Cette libération de la parole – dont on pourrait relever maints exemples au plan local, les élus locaux ayant souvent encore moins de retenue que les élus nationaux – a une conséquence,en dépit des principes républicains dans lesquels elle se drape souvent[5]: «Les actes racistes et antisémites explosent»[6]. Les six premiers mois de 2004 ont connu autant de faits discriminatoires que toute l’année 2003. Si Mouloud Aounit a raison de dire qu’il faut s’attaquer aux discriminations sociales «qui favorisent la logiques des boucs émissaires» [7] ce n’est peut-être pas suffisant: comment ne pas imaginer que la tenue de propos discriminatoires par des personnes détentrices de l’autorité publique, l’indifférence des tribunaux à l’égard des pratiques qui en découlent logiquement comme en matière de droits à construire, de droit au logement, de détournement des règles de l’urbanisme, par exemple, n’entraîne un sentiment d’impunité chez des individus qui, autrement, ne seraient jamais passés à l’acte?

Aux propos hostiles ou méprisants s’ajoute le silence quand des paroles de réconfort seraient attendues: «Les élus locaux n’étaient pas là, ni maire, ni conseillers municipaux, ni député.
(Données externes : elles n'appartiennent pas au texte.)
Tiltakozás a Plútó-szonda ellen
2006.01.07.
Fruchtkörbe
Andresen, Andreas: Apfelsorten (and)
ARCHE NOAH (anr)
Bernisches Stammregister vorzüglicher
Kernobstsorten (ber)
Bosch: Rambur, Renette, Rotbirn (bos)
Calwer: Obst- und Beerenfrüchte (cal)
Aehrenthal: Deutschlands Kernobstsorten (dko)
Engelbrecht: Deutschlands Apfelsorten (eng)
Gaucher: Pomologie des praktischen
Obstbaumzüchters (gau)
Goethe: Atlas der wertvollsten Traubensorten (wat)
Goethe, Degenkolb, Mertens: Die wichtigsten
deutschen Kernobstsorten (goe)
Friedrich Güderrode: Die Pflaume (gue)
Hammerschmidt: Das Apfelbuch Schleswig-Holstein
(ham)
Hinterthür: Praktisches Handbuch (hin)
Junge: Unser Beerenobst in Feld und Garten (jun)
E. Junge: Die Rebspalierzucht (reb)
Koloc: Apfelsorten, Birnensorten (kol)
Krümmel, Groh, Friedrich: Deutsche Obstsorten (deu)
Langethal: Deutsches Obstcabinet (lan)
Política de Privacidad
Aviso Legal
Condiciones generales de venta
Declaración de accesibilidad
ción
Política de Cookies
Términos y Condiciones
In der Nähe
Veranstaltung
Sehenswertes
En période électorale, sons doute n’ont-ils pas voulu s’afficher aux côtés des musulmans?»[8] déplorait Kamel Kabtane après l’incendie de deux mosquées en Haute Savoie au début du mois de mars 2004, déploration terrifiante dans ce qu’elle montre de sentiment d’abandon chez une partie de nos concitoyens.
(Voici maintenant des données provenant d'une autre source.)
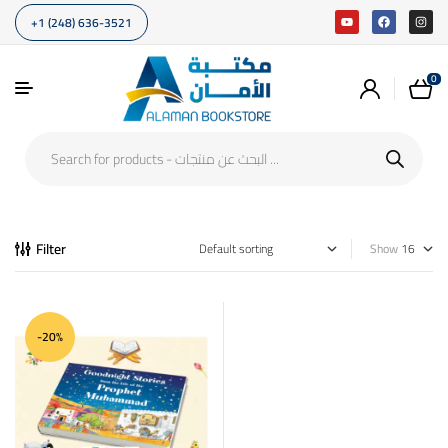
+1 (248) 636-3521
0
Filter
Show
-20%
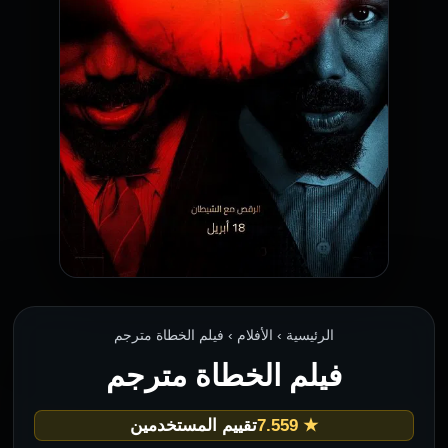
الرئيسية › الأفلام › فيلم الخطاة مترجم
فيلم الخطاة مترجم
★ 7.559
تقييم المستخدمين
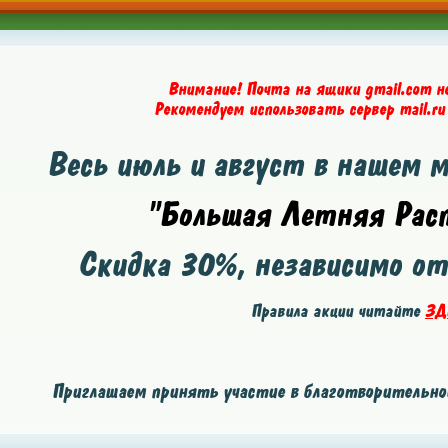
Внимание! Почта на ящики gmail.com н
Рекомендуем использовать сервер mail.ru
Весь июль и август в нашем 
"Большая Летняя Расп
Скидка
30%
, независимо о
Правила акции читайте
ЗД
Приглашаем принять участие в благотворительной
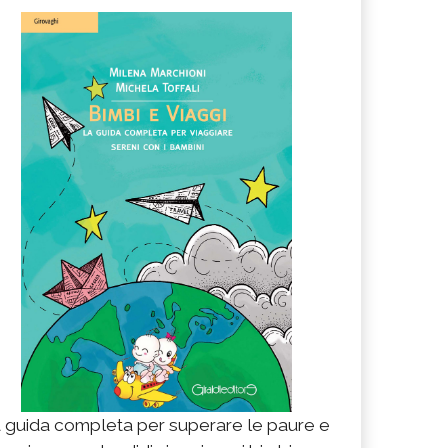
 guida completa per superare le paure e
L’affaire dite «du R.E.R. D» va être un sommet dans la construction idéologique de ce que j’appellerai «l’agresseur expiatoire», image fantasmatique du musulman de banlieue violent et antisémite, soudant contre lui l’ensemble de la communauté nationale à la fois effrayée et ravie – ravie de pouvoir mettre un visage à ses angoisses et à ses haines.

Si grande que soit la place occupée par politiques et journalistes dans le développement de l’islamophobie, ils ne sont pas les seuls à déverser le mépris, qui peut prendre les voies les plus autorisées du monde académique. Dans son ouvrage intitulé Religion et Société en Europe[9], René REMOND oscille entre indifférence polie et attention contrainteet aborde le sujet par une double négation: «L’islam n’est pas un inconnu pour les nations européennes…»[10], pour aborder la question de la demande des musulmans de «…bénéficier des droits et des libertés que les Etats reconnaissent aux confessions chrétiennes.»[11] Si rien ne s’y oppose en principe,
«La reconnaissance de ce droit rencontre cependant deux sortes de difficultés»[12]: il pointe l’absence de hiérarchie, qui entraîne «l’épuisement»[13] des gouvernements à rechercher des interlocuteurs «qualifiés» et, plus fondamentalement, le fait que «l’islam se présente comme un ensemble unifié»[14], incapable, selon lui, de distinguer entre communauté religieuse et société civile et politique, et de citer les «écarts» entre les traditions européennes et l’islam, comme la polygamie à laquelle il consacre un paragraphe.